Nesse sentido, é fundamental questionar os possíveis pontos de vista presentes no RCA em relação ao indivíduo surdo e suas necessidades educacionais e linguísticas. Estabeleço diálogos entre diferentes visões, tanto inclusivas, quanto culturais, sobre a surdez, considerando a perspectiva decolonial e as lutas históricas dos surdos por seus direitos.
Ao refletirmos sobre essas questões, buscamos contribuir para o aprimoramento das políticas linguísticas e práticas pedagógicas no Ensino da Libras (EL), visando a construção de um ambiente escolar mais inclusivo, acolhedor e que promova o pleno desenvolvimento dos estudantes surdos. Convidamos você, leitor, a adentrar nessa discussão e a refletir sobre as potencialidades e desafios presentes no EL, para de surdos e não surdos no contexto Amapaense, olhando para o seu Referencial Curricular.
1. JORNADA METODOLÓGICA
A pesquisa proposta aqui, adotou uma abordagem multidisciplinar que combina diferentes métodos e técnicas para realizar uma análise crítica do documento. A metodologia foi composta pelos seguintes passos bem como Barbosa (2019), realizou:
Inicialmente, uma extensa pesquisa bibliográfica para embasar teoricamente o estudo. Consultando livros, artigos científicos, teses, dissertações e outras fontes relevantes que abordem os temas da decolonialidade, ensino de Libras, análise dos documentos educacionais e políticas linguísticas para surdos. Essa pesquisa forneceu uma base para a compreensão das teorias e conceitos centrais.

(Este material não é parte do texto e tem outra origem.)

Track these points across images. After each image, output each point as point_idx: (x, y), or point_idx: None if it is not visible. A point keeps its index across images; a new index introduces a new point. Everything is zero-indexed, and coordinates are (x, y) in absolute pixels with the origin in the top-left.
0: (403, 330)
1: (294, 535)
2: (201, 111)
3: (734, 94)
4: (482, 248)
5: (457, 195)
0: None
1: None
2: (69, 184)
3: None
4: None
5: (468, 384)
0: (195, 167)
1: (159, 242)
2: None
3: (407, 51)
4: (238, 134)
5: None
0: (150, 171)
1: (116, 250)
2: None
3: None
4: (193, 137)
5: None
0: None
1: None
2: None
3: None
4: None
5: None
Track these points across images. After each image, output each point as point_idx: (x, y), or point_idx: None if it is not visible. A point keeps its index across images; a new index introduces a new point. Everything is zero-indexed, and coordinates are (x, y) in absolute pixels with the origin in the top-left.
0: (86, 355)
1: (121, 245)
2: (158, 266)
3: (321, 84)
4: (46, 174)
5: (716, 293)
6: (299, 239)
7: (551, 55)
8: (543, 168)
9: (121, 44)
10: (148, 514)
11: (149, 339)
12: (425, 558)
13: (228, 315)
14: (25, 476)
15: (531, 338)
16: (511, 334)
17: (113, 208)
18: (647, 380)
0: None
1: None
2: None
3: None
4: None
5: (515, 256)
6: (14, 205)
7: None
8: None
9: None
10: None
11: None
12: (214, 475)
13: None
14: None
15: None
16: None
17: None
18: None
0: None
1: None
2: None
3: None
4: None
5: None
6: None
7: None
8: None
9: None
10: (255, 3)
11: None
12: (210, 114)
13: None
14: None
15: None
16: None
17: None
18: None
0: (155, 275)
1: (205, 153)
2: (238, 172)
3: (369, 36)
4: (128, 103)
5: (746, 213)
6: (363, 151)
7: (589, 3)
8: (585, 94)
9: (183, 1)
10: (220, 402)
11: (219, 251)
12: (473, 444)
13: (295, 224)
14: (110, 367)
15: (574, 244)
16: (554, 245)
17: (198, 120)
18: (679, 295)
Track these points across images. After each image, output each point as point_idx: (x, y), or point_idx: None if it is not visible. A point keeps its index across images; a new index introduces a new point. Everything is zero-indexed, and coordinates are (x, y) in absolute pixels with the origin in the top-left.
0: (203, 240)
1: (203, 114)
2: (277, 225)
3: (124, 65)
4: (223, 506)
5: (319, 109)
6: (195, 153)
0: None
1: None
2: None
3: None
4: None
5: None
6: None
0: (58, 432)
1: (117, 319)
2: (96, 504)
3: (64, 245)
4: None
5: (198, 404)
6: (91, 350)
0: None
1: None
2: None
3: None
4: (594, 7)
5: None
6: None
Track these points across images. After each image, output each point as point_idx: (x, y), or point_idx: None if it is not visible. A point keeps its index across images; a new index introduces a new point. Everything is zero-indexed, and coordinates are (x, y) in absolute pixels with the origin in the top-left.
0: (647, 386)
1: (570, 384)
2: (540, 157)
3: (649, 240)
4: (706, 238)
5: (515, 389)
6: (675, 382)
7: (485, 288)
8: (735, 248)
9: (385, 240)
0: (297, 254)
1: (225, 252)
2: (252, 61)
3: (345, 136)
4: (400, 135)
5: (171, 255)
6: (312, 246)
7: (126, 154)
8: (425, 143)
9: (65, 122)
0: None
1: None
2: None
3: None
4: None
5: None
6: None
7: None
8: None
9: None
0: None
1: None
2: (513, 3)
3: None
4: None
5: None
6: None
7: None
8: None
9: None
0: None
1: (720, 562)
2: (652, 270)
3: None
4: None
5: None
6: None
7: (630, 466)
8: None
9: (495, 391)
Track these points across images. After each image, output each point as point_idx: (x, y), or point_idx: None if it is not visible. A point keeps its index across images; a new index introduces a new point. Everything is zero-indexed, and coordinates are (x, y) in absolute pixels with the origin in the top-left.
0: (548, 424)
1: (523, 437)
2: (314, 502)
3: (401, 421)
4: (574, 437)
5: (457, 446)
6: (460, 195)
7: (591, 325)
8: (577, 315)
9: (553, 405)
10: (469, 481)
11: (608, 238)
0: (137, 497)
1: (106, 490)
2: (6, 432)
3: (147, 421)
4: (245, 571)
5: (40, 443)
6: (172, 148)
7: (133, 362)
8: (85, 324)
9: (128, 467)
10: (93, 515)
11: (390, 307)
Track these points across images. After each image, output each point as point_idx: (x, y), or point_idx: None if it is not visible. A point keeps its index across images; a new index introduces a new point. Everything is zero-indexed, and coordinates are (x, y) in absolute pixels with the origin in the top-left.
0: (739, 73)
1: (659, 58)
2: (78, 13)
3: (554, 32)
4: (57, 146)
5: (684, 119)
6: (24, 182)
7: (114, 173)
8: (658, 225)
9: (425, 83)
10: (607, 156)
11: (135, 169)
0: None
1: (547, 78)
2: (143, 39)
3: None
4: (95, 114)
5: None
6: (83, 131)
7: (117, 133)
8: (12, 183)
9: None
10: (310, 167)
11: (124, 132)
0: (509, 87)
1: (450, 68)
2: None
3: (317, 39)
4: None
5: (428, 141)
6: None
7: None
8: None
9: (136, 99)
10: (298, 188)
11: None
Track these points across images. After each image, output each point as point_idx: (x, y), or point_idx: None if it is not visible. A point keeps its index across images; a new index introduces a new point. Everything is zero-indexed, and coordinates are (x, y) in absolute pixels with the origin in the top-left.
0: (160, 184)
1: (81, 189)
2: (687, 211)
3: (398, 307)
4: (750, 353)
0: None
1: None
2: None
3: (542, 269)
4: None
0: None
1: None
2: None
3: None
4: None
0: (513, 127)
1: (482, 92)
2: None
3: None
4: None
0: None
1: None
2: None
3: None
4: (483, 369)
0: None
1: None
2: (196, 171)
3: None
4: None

Além disso, foi conduzida uma análise documental minuciosa dos documentos educacionais relevantes, como o Referencial, bem como outros documentos relacionados à educação de surdos e políticas linguísticas desse métier. A análise permitiu identificar os posicionamentos, diretrizes e abordagens presentes nesses documentos em relação ao ensino da Libras e às políticas de inclusão de surdos. Destacou-se possíveis lacunas, contradições ou aspectos que demandam atenção e reflexão crítica.
Para embasar a reflexão crítica e enriquecer a análise, realizo um diálogo com autores que discutem a decolonialidade, (MIGNOLO, 1995; QUIJANO, 1992; SANTOS, 2007) para o ensino de línguas a partir de uma perspectiva crítica. As obras abordam a relação entre linguagem, cultura, identidade e poder, que somadas a estudos que analisam as políticas e práticas educacionais no contexto dos surdos. Esses autores serão fundamentais para embasar a reflexão crítica sobre os documentos analisados e para fornecer diferentes perspectivas teóricas.
2. O QUE É O REFERENCIAL CURRICULAR AMAPAENSE?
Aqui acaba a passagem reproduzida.